Our group
RNA viruses are the source of numerous outbreaks over the past few years. We focus on the evolution of these viruses in the host and between hosts. However, we primarily focus on the viral diversity produced by RNA viruses and its interaction with the host. The RNA virus evolution group uses standard virological techniques combined with sequencing and large data analysis including machine learning to develop a greater insight into the evolution and transmission of these viruses.
Our aims
The aim of my group is to understand the complex interplay of RNA viruses in the host. We focus on all levels, the interaction of the RNA virus in the host cell, at the molecular level, the tissue level and at the organism level.
At every point we are focused on the role of the ability of RNA viruses to produce mutations that function as a single entity, working together to produce an environment in which the virus can replicate and transmit. We look to understand what happens when we perturb this environment and reduce the amount of mutations or increase the amount of mutations. We are also interested in how this affects the host cell responses and use machine learning to interrogate the interactions between the host and the virus.
Our research
Our research focuses on the ways in which RNA viruses replicate and interact within the host cell, and how this impacts the transmission and emergence of the virus. We focus primarily on the diversity produced as a result of replication by the RNA-dependent RNA-polymerase which generates a cloud of mutations. We are looking at this from several perspectives.
Identifying the role that these minority variants play in affecting the host cell and providing a successful environment for the cell. Some of these mutations are found repeatedly even after severe bottlenecks that reduce the likelihood of these mutations being found. It is likely therefore, that they have some function that aids the virus.
What is the role of these mutations in the secondary structure of the RNA genome. Do the mutations influence the secondary structure or is the secondary structure influenced by the RNA genomes.
How do viruses account and manage the number of non-functional genomes? Are they using cell processes to eliminate non0functional genomes. We have some evidence that when we alter the mutation rate, we alter the number of productive genomes and this maybe what leads to attenuation. We are investigating this.
Additionally, we are interested in the bigger picture, how the diversity allows the virus to successfully complete its transmission cycle, particularly for mosquito-borne viruses, when the virus must infect two hosts.
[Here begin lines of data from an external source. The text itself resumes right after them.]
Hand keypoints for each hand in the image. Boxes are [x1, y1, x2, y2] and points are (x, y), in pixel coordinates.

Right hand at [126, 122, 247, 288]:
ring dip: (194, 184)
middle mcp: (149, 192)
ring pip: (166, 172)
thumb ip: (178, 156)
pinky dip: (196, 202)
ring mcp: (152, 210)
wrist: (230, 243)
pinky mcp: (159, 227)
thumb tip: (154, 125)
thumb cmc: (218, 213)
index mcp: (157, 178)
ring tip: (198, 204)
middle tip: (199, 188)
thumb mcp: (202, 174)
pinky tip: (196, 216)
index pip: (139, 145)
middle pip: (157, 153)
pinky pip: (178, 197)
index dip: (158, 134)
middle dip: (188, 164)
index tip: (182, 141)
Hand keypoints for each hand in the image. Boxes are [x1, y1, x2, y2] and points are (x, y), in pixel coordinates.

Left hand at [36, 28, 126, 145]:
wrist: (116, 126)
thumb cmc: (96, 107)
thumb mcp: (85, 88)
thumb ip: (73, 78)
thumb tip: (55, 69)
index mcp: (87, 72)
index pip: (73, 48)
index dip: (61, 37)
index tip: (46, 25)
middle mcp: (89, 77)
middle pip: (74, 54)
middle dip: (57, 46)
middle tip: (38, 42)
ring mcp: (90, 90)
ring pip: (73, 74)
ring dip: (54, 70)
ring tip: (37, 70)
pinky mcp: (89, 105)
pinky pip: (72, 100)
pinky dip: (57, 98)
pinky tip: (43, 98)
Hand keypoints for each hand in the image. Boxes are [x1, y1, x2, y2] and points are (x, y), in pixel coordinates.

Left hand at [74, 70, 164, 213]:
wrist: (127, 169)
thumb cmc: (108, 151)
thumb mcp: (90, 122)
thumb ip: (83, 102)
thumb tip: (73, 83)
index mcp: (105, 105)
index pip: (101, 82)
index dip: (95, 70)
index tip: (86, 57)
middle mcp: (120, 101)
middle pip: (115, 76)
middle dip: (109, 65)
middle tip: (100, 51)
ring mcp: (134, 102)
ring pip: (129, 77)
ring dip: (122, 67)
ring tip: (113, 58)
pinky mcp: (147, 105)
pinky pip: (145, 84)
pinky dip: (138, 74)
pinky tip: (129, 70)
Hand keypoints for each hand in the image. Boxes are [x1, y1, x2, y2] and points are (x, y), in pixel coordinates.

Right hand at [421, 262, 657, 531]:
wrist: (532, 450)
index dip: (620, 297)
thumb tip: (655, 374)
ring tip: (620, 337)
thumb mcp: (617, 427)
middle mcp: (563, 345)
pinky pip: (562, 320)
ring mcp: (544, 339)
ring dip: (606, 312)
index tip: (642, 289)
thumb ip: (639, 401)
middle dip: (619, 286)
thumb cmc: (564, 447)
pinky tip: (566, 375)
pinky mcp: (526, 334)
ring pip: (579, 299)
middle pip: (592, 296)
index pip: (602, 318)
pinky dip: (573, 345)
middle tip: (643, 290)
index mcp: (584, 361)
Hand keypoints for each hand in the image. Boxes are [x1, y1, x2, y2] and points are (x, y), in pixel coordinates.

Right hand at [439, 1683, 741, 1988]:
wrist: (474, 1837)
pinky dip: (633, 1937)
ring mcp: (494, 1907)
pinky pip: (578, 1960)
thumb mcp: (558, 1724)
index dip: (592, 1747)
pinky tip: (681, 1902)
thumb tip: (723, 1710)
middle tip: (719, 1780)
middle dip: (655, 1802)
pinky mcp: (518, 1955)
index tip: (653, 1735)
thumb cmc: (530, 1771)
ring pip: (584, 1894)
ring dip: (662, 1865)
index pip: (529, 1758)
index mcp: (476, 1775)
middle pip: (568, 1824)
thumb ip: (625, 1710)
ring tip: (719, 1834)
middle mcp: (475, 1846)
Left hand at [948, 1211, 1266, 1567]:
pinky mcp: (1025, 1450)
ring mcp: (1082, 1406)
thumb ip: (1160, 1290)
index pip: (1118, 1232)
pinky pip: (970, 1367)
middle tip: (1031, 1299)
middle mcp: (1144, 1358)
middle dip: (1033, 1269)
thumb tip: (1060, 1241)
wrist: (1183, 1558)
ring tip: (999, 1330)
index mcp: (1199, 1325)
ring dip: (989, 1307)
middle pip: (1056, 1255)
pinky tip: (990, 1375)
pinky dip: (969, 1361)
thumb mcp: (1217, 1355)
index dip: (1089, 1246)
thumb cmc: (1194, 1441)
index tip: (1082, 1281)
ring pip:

Additionally, how the early replication in the host sets the stage for later infection.
Our impact
Our research will provide a better understanding of the emergence of viruses from the environment. We focus on endemic viruses and look to see how often and what mechanisms they use to emerge from the environment. In addition, understanding these mechanisms provides scope for identifying key viral mutations that facilitate the switch to epidemic states and understand the drivers that sustain endemic transmission, currently an understudied part of virus transmission and emergence. Given that most viruses emerge from endemic cycles, it is imperative to understand these cycles to be able to prevent the emergence of novel viruses from the environment for both animal and human pandemics.